Where I Stand — Guest columnist Myrna Kingham: Keep housing affordable
Tuesday, Aug. 2, 2005 | 8:28 a.m.
Editor's note: In August the Where I Stand column is written by guest writers. Today's columnist is Myrna Kingham, president of the Greater Las Vegas Association of Realtors, the largest professional trade association in Southern Nevada. Kingham was raised in Las Vegas and has worked in the local real estate industry for more than 25 years. She is the broker/owner of Tower Realty Group in Las Vegas.
AS A LONGTIME Las Vegan who has read the Where I Stand column for years, I'm honored to share some thoughts on the local housing market with Sun readers.
Last summer, Lee Barrett, my predecessor as president of the Greater Las Vegas Association of Realtors (GLVAR), offered insight into the record-setting housing boom that was just leveling off. One downside of this boom, he explained, was that affordable housing was becoming harder to find in Southern Nevada.
One year later, affordable housing has become one of our most pressing local issues. Over the last five years, local housing prices have soared by 89 percent. In Business Las Vegas, a sister publication of the Las Vegas Sun, reported last month that the local housing index shows the cost of a typical home here is nearly five times more than the median household income. In 1998, local home prices were only 2.7 times the median household income.
That means we can no longer promise newcomers -- especially teachers, nurses, police officers and others -- that they can afford a new home here. This is a relatively new problem for a community that always used inexpensive housing as a major selling point.
The 13,000 members of the GLVAR are working on this issue. But there are no easy answers. The cost of housing, like other products, is largely dictated by market forces. With Las Vegas rolling along as one of the nation's fastest-growing communities and economies, the price of land and homes figures to keep increasing.
Last year we made national news when the National Association of Realtors (NAR) reported that local housing prices shot up an amazing 52 percent in the second quarter of 2004, compared to the same period in 2003. This appreciation rate was a record for any metropolitan area since the NAR began keeping such statistics in 1982.
The statistics we track at the GLVAR show modest increases since then. According to data we gather from the Multiple Listing Service, the median price of an existing single-family home sold in this market in June was $300,000. That's an all-time high for Las Vegas.

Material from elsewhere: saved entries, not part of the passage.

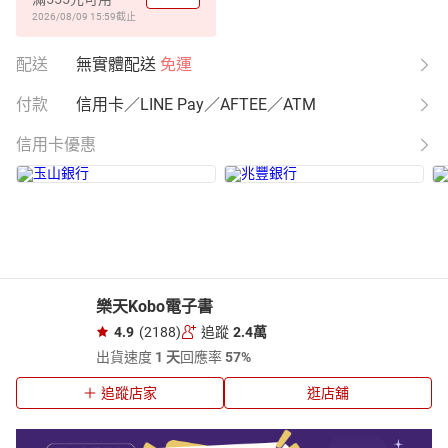
2026/08/09 15:59
截止
配送
無實體配送
免運
付款
信用卡／LINE Pay／AFTEE／ATM
信用卡優惠
樂天Kobo電子書
4.9
(2188)
追蹤
2.4萬
出貨速度
1 天
回應率
57%
追蹤店家
逛店舖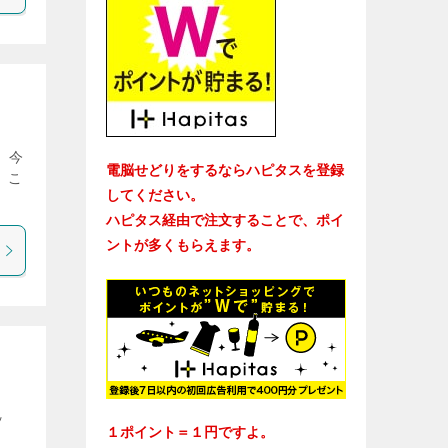
！
 今
電脳せどりをするならハピタスを登録
 こ
してください。
ハピタス経由で注文することで、ポイ
ントが多くもらえます。
ッ
１ポイント＝１円ですよ。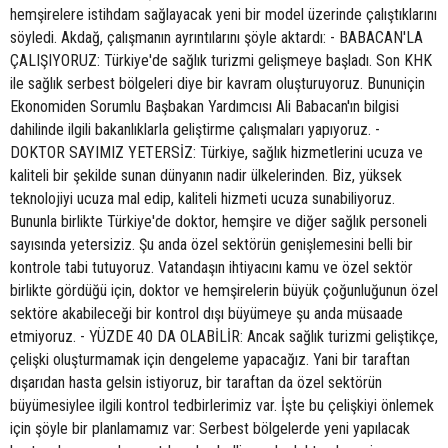
hemşirelere istihdam sağlayacak yeni bir model üzerinde çalıştıklarını
söyledi. Akdağ, çalışmanın ayrıntılarını şöyle aktardı: - BABACAN'LA
ÇALIŞIYORUZ: Türkiye'de sağlık turizmi gelişmeye başladı. Son KHK
ile sağlık serbest bölgeleri diye bir kavram oluşturuyoruz. Bununiçin
Ekonomiden Sorumlu Başbakan Yardımcısı Ali Babacan'ın bilgisi
dahilinde ilgili bakanlıklarla geliştirme çalışmaları yapıyoruz. -
DOKTOR SAYIMIZ YETERSİZ: Türkiye, sağlık hizmetlerini ucuza ve
kaliteli bir şekilde sunan dünyanın nadir ülkelerinden. Biz, yüksek
teknolojiyi ucuza mal edip, kaliteli hizmeti ucuza sunabiliyoruz.
Bununla birlikte Türkiye'de doktor, hemşire ve diğer sağlık personeli
sayısında yetersiziz. Şu anda özel sektörün genişlemesini belli bir
kontrole tabi tutuyoruz. Vatandaşın ihtiyacını kamu ve özel sektör
birlikte gördüğü için, doktor ve hemşirelerin büyük çoğunluğunun özel
sektöre akabileceği bir kontrol dışı büyümeye şu anda müsaade
etmiyoruz. - YÜZDE 40 DA OLABİLİR: Ancak sağlık turizmi geliştikçe,
çelişki oluşturmamak için dengeleme yapacağız. Yani bir taraftan
dışarıdan hasta gelsin istiyoruz, bir taraftan da özel sektörün
büyümesiylee ilgili kontrol tedbirlerimiz var. İşte bu çelişkiyi önlemek
için şöyle bir planlamamız var: Serbest bölgelerde yeni yapılacak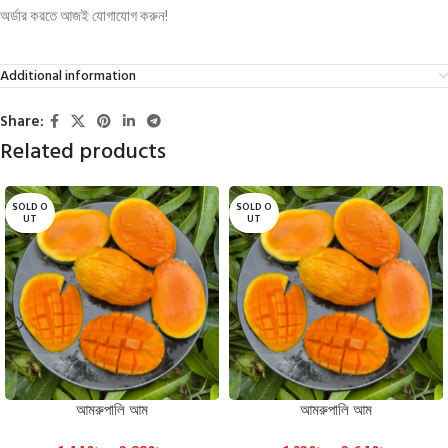
অর্ডার করতে আজই যোগাযোগ করুন!
Additional information
Share:
Related products
SOLD O
SOLD O
UT
UT
আমরুপালি আম
আমরুপালি আম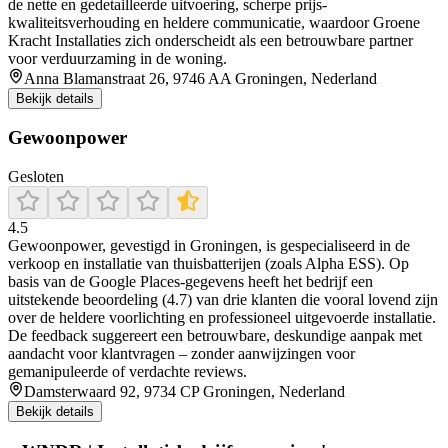
de nette en gedetailleerde uitvoering, scherpe prijs-
kwaliteitsverhouding en heldere communicatie, waardoor Groene
Kracht Installaties zich onderscheidt als een betrouwbare partner
voor verduurzaming in de woning.
Anna Blamanstraat 26, 9746 AA Groningen, Nederland
Bekijk details
Gewoonpower
Gesloten
4.5
Gewoonpower, gevestigd in Groningen, is gespecialiseerd in de
verkoop en installatie van thuisbatterijen (zoals Alpha ESS). Op
basis van de Google Places-gegevens heeft het bedrijf een
uitstekende beoordeling (4.7) van drie klanten die vooral lovend zijn
over de heldere voorlichting en professioneel uitgevoerde installatie.
De feedback suggereert een betrouwbare, deskundige aanpak met
aandacht voor klantvragen – zonder aanwijzingen voor
gemanipuleerde of verdachte reviews.
Damsterwaard 92, 9734 CP Groningen, Nederland
Bekijk details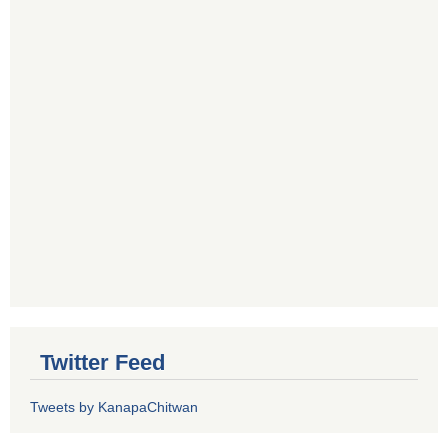
Twitter Feed
Tweets by KanapaChitwan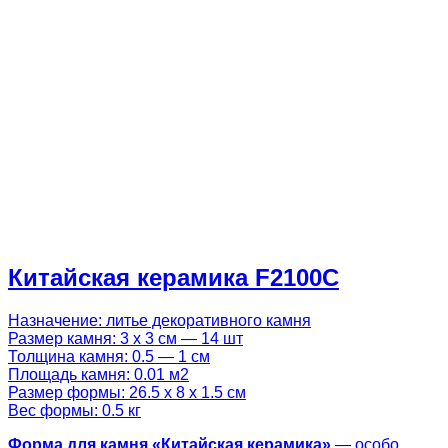
Китайская керамика F2100C
Назначение: литье декоративного камня
Размер камня: 3 х 3 см — 14 шт
Толщина камня: 0.5 — 1 см
Площадь камня: 0.01 м2
Размер формы: 26.5 х 8 х 1.5 см
Вес формы: 0.5 кг
Форма для камня «Китайская керамика»
— особо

But it's a relatively normal 7 percent increase over one year earlier. This indicates a stable and healthy housing market.
Still, wages are not keeping pace with rising housing prices. As Realtors, this concerns us as much as it does our clients.
Last year the GLVAR commissioned a survey showing that 55 percent of all Las Vegans were either somewhat or very concerned about the cost of housing here. This fell short of the 67 percent of all Americans who expressed similar concerns at that time, but it showed that affordable housing is a growing concern here. If we conducted the same survey today, I suspect even more Las Vegans would be more concerned.
Local Realtors are working hard to keep housing as available and affordable as possible. We formed a task force that worked with state lawmakers to limit property taxes. We also launched a GLVAR Quality of Life program to promote affordable housing and provide research and recommendations on key local issues, from water conservation and air quality to transportation and land use.
Our housing boom is based on simple economics. Basically, the demand for affordable housing here is growing faster than the supply. Since most of Nevada's land is owned by the federal government, our association lobbies local and federal government leaders to make more land available for development. Realtors also support efforts to keep rental prices as low as possible and to narrow the widening gap between the cost to own or rent a home.
We see hope in some recent developments, like the trend toward converting local apartments to condominiums. Such trends make homeownership available to more people.
For Las Vegas to continue being America's boomtown, a place where teachers, nurses and blue-collar workers can live better than they did in their hometowns, we must work together to keep housing affordable.